Personally I think the networks money is better spent throwing it at developing the NuBer LocalNuBits concept I wrote about.

Developing a gateway connected to payment processors puts the people in charge of that service in significant risk. Those processors could choose to shutdown the service, the service has to earn some money for the people running it (harsh truth… it won’t earn them anything. The demand for NuBits isn’t there yet). There’s probably other downsides.

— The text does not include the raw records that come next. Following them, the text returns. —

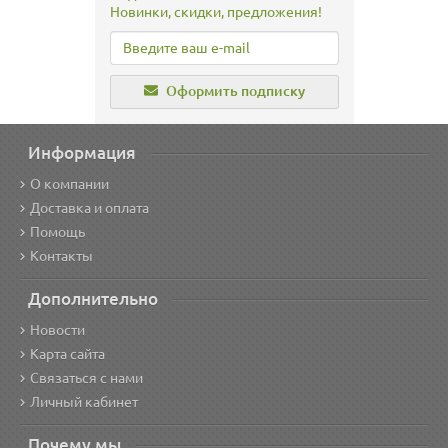
Новинки, скидки, предложения!
Оформить подписку
Информация
О компании
Доставка и оплата
Помощь
Контакты
Дополнительно
Новости
Карта сайта
Связаться с нами
Личный кабинет
Почему мы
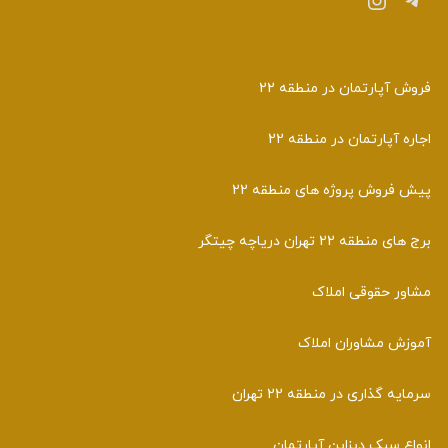
فروش آپارتمان در منطقه 22
اجاره آپارتمان در منطقه 22
پیش فروش پروژه های منطقه 22
برج های منطقه 22 تهران دریاچه چیتگر
مشاور حقوقی املاک
آموزش مشاوران املاک
سرمایه گذاری در منطقه 22 تهران
انواع سبک دیزاین آپارتمان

Why does updating NuDroid to assist in becoming a LocalNuBits platform make more sense? Local NuBits traders can trade literally anything for NuBits. It doesn’t just have to be USD… It can be Euro, Yuan, Bitcoins, Ethereum, a car, cookies, cat food… anything. The platform would simply streamline the process of getting someone who wants NuBits in touch with someone willing to trade for them. Any web service connected to the platform wouldn’t actually be involved in any trading, and because of that it’s much less likely to be shut down. Any connected web service would be for metadata or statistics of the LocalNuBits platform. Trading would happen directly between buyers and sellers locally. It would put the legal obligations on the shoulders of the people making the actual trades as well. This would also encourage moving NuBits where we want them. Off exchanges and into peoples pockets where they will most likely use them. Like cash in their pocket instead of sitting on some exchange account (assuming they’ll meet somewhere in public and trade via mobile apps). Even if the mobile app gets banned the apk can still be distributed and installed.

I think there’s a lot more benefit in trying to encourage individuals to transfer NuBits among each other (even personally for goods and services).